The defendant argues that the regulations relating to retirement came from the home office; that the orders for retirement payments came from that office; that the books show that the $20,000 that was paid was charged to the “profit and loss” account, and from there carried into the “interoffice” or “president’s” account, and so became a charge against the home office; that the books show that the assets of the San Francisco office were not charged with the $20,000 payment. It is true that the $20,000 payment was charged against the “profit and loss” account, but so were other expenses of the local bank. All expenses of the local bank reduced the profit ultimately sent to Japan. The real question is not what the books show, but where did the obligation arise, and where and from what assets was plaintiff entitled to be paid? While the regulations pertaining to retirement were framed by the managing officers in Japan, the substance of such regulations was communicated to plaintiff in San Francisco by managers and sub-managers of the San Francisco bank. The regulations were applicable to employees in the San Francisco bank'. The services were rendered in San Francisco for the San Francisco bank, and it was the performance of those services that constituted the acceptance of the offer of a unilateral contract. Thus the contract was entered into in San Francisco, the services were rendered here, and the plaintiff was entitled to payment here from the assets of the San Francisco bank. This payment differed in no way from the normal salary payment due plaintiff. It was deferred compensation, and, as such, was the obligation of the San Francisco bank. The finding and conclusion to this effect are amply supported by the evidence, and are sound in law.

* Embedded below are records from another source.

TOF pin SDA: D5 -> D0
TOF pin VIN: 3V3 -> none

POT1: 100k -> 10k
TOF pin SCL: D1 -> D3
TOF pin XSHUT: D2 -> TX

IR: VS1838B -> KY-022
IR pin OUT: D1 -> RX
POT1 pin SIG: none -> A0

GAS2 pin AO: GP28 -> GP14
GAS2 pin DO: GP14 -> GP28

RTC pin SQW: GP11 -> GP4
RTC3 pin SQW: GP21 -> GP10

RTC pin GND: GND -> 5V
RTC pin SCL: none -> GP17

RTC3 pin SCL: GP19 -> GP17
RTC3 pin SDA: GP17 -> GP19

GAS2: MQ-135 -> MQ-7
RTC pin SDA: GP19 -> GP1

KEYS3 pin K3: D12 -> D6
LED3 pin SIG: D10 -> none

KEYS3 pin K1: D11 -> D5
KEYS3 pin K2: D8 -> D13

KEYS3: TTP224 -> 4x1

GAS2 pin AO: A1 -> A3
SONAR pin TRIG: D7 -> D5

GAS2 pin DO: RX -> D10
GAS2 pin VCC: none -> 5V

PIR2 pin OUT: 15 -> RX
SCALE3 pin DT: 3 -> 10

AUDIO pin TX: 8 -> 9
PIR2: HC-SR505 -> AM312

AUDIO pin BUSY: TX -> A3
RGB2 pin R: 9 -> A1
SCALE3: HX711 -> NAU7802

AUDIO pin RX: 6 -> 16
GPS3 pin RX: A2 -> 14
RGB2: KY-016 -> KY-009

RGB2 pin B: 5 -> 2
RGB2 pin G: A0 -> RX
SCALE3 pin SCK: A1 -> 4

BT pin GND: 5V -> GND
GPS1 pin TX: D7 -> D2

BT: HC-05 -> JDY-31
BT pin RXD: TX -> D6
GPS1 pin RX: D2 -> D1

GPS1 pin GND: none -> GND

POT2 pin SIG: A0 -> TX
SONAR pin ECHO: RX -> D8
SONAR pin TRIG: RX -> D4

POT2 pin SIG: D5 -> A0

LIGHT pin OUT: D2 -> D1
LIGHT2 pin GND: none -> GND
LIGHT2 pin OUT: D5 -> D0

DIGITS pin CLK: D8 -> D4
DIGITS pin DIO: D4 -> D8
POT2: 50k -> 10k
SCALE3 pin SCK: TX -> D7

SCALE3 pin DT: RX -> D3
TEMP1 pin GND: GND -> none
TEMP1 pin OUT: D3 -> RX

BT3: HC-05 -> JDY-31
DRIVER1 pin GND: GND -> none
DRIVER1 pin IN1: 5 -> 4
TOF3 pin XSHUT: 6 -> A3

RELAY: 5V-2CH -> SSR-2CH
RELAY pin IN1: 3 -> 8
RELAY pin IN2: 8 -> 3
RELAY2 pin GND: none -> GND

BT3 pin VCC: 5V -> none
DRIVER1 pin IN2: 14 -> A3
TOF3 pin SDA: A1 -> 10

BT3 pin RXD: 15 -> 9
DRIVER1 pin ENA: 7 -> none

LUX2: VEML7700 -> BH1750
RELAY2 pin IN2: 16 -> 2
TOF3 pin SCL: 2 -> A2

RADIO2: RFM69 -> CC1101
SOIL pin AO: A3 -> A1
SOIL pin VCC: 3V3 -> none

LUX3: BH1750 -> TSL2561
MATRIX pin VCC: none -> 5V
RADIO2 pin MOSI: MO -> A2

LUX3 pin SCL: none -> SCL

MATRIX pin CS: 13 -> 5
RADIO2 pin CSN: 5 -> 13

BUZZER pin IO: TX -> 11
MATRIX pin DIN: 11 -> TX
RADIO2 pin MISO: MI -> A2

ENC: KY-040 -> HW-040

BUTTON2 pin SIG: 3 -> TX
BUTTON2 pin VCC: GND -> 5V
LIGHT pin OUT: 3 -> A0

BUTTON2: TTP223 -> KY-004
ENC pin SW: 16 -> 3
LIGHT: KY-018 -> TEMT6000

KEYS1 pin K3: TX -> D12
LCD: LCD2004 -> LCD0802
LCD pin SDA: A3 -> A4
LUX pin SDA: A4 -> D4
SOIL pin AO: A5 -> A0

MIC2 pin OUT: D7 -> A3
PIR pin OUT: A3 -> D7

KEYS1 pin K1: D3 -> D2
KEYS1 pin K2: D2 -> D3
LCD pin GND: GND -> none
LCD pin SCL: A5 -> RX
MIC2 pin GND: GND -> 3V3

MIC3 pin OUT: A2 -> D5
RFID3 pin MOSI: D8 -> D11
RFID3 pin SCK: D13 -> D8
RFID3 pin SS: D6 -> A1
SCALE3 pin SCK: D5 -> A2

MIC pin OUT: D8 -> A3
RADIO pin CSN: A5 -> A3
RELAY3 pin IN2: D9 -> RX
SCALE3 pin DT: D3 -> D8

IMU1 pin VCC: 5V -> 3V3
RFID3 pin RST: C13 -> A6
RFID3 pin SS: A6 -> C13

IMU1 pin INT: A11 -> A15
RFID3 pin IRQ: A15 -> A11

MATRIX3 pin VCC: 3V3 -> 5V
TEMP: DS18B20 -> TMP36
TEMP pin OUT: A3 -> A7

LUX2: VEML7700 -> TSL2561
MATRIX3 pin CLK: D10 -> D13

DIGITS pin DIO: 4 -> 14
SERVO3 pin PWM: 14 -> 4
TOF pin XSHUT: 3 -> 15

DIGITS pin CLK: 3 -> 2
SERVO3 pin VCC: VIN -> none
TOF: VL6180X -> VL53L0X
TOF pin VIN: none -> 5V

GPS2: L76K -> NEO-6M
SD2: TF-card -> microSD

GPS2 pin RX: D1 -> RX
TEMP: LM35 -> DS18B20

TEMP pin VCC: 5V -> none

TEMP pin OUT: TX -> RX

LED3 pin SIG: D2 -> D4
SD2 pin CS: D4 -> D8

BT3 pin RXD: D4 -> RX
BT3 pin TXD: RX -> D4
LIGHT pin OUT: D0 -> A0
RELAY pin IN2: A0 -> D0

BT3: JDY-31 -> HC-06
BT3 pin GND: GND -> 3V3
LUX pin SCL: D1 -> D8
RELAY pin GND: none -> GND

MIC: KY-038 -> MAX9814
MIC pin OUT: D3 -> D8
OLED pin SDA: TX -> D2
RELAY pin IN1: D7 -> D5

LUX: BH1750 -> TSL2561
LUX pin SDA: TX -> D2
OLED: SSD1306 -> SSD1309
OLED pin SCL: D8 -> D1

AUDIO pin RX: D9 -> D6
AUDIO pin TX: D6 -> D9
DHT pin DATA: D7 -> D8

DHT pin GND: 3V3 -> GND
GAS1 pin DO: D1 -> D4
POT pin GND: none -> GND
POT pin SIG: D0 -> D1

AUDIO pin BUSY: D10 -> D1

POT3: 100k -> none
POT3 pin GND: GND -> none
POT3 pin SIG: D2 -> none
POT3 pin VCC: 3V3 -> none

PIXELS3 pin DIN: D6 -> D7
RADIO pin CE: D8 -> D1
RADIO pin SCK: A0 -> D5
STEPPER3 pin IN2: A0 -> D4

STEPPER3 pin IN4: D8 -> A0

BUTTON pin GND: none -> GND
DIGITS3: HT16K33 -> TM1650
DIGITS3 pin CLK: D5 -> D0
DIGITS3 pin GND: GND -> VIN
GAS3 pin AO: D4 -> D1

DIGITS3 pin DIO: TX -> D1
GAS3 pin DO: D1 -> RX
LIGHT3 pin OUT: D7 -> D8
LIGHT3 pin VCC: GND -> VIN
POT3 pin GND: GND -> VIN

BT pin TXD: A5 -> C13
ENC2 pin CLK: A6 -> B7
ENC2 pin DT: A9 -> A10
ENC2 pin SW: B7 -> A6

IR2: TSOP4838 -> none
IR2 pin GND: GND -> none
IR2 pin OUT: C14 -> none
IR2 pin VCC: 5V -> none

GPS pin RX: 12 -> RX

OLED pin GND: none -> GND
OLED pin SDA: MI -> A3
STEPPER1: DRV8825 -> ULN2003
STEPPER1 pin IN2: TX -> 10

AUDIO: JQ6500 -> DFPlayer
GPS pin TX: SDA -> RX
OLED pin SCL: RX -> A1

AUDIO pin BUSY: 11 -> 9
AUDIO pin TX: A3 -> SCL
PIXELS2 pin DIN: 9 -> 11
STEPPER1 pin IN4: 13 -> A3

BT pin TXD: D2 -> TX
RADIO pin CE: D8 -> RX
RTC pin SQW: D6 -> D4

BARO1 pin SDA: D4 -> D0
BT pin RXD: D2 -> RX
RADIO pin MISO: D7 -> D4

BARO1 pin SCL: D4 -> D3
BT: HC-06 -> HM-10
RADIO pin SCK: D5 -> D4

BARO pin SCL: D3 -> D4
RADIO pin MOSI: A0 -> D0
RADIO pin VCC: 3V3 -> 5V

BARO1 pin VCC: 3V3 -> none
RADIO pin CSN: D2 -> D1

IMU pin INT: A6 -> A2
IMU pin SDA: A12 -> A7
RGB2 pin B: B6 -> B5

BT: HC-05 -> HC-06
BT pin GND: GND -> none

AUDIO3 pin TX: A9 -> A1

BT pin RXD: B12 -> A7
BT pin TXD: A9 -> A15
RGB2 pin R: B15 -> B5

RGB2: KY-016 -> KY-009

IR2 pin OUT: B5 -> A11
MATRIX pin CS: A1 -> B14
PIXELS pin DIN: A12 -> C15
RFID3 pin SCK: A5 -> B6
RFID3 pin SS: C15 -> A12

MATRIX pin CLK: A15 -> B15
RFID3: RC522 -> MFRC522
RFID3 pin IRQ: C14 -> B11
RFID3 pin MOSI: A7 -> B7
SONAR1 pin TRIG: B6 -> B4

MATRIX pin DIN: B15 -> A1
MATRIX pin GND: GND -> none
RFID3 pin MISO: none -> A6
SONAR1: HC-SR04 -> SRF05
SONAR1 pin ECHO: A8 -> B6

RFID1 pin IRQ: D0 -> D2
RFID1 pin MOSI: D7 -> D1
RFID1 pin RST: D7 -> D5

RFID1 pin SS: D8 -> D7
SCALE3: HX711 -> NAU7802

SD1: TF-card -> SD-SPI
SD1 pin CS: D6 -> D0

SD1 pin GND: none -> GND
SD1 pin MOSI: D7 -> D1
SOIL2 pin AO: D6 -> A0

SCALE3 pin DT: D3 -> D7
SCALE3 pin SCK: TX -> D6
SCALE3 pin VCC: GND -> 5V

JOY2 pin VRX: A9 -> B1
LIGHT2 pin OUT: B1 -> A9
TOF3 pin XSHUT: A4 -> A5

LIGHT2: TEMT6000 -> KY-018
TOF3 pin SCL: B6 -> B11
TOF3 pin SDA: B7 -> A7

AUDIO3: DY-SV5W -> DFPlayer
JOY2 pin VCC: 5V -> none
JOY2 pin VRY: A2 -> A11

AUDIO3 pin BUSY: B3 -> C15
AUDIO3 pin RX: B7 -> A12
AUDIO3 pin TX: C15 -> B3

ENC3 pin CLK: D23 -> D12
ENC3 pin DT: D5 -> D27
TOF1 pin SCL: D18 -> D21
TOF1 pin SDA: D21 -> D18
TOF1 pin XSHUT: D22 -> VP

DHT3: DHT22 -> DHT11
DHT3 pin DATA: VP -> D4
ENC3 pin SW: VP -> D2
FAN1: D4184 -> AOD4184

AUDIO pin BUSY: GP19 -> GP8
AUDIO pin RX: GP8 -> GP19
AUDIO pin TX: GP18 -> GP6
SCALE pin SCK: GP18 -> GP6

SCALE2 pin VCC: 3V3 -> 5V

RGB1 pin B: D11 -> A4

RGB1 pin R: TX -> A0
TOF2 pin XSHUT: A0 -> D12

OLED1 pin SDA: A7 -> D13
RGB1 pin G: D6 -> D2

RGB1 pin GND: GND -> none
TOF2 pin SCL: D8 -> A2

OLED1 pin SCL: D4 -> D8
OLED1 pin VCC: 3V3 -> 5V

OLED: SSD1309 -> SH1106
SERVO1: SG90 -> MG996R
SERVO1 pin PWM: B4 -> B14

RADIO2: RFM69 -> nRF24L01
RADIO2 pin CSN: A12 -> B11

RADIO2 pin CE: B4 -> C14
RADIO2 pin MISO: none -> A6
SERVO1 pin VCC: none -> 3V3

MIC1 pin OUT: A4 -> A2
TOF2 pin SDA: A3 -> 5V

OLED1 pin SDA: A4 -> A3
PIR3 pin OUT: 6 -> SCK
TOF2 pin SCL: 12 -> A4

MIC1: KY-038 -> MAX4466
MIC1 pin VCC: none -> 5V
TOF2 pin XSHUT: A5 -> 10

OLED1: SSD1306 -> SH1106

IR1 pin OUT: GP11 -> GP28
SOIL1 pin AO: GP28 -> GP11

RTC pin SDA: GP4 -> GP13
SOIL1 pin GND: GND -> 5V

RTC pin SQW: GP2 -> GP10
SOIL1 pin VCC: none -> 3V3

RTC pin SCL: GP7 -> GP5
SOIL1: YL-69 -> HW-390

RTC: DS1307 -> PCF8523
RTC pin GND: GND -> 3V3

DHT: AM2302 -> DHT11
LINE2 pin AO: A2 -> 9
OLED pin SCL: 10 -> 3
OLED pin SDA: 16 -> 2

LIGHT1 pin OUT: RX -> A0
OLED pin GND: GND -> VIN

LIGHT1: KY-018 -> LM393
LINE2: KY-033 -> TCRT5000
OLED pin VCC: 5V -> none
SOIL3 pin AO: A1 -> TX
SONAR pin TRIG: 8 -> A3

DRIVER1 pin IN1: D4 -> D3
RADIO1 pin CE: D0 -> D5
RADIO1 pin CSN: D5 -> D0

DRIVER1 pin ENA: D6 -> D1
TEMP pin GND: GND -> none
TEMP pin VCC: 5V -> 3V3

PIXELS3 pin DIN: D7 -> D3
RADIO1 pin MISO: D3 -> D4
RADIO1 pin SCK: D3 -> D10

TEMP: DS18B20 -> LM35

The finding to the effect that the rules and regulations of the bank formed no part of plaintiff’s contract of employment is stricken from the findings, and the conclusions of law are amended to provide that such rules and regulations were part of plaintiff’s contract of employment, and that, under the facts found, a contract existed, amply supported by consideration, to pay to plaintiff his retirement allowance.

The judgment appealed from is affirmed.

Ward, J., and Bray, J., concurred.

Appellant’s petition for a hearing by the Supreme Court was denied November 22, 1948. Schauer, J., voted for a hearing. 
      
      Some of these comments are as follows:
      (E.T. 80) “The Court: There has been no testimony in the record so far that this plaintiff or any of the employees had an enforceable contract with the bank that upon retirement they would get this amount of money.”
      (E.T. 90) “The Court: There is no legal liability to pay this; it was more or less of a donation for faithful service. ’’
      (E.T. 198) “The Court: I take it the only difficulty was they gave him the total and he only took half and left the balance of the money in trust. Now, if he cannot win on that theory, he can’t win. There ■ was no obligation on them to pay him.
      “Mr. Saroyan: In other words, your Honor’s position in this case is that there was a completed gift and a trust account set up?
      “The Court: Tes.
      “Mr. Saroyan: There isn’t any evidence a trust account was set up.
      “The Court: The circumstances show that.”
      (R.T. 201) “The Court: I wouldn’t say there was no consideration as to a completed gift, he certainly had no contract he could sue under. Assuming he could sue for this gratuity, I don't believe he could recover unless the money was given to him. . . ”
     
      
      There is some other testimony on this issue developed on the cross-examination of plaintiff. After admitting that the only written evidence of the transaction that he received was the $20,000 check and the letter of November 28, 1941, he was asked if he had any discussion with Motoyoshi “in respect to setting up an account or a deposit at the bank.” He replied: “I simply requested, as I have testified before, payment of the $20,000 and the balance to be held for my account, to be paid in February ... he agreed to comply with my request.” It was then stipulated that the transfer voucher, the license application, the license, and the letter of November 28, 1941, were the only written evidences of the transaction, and that no special account was set up for the balance owing.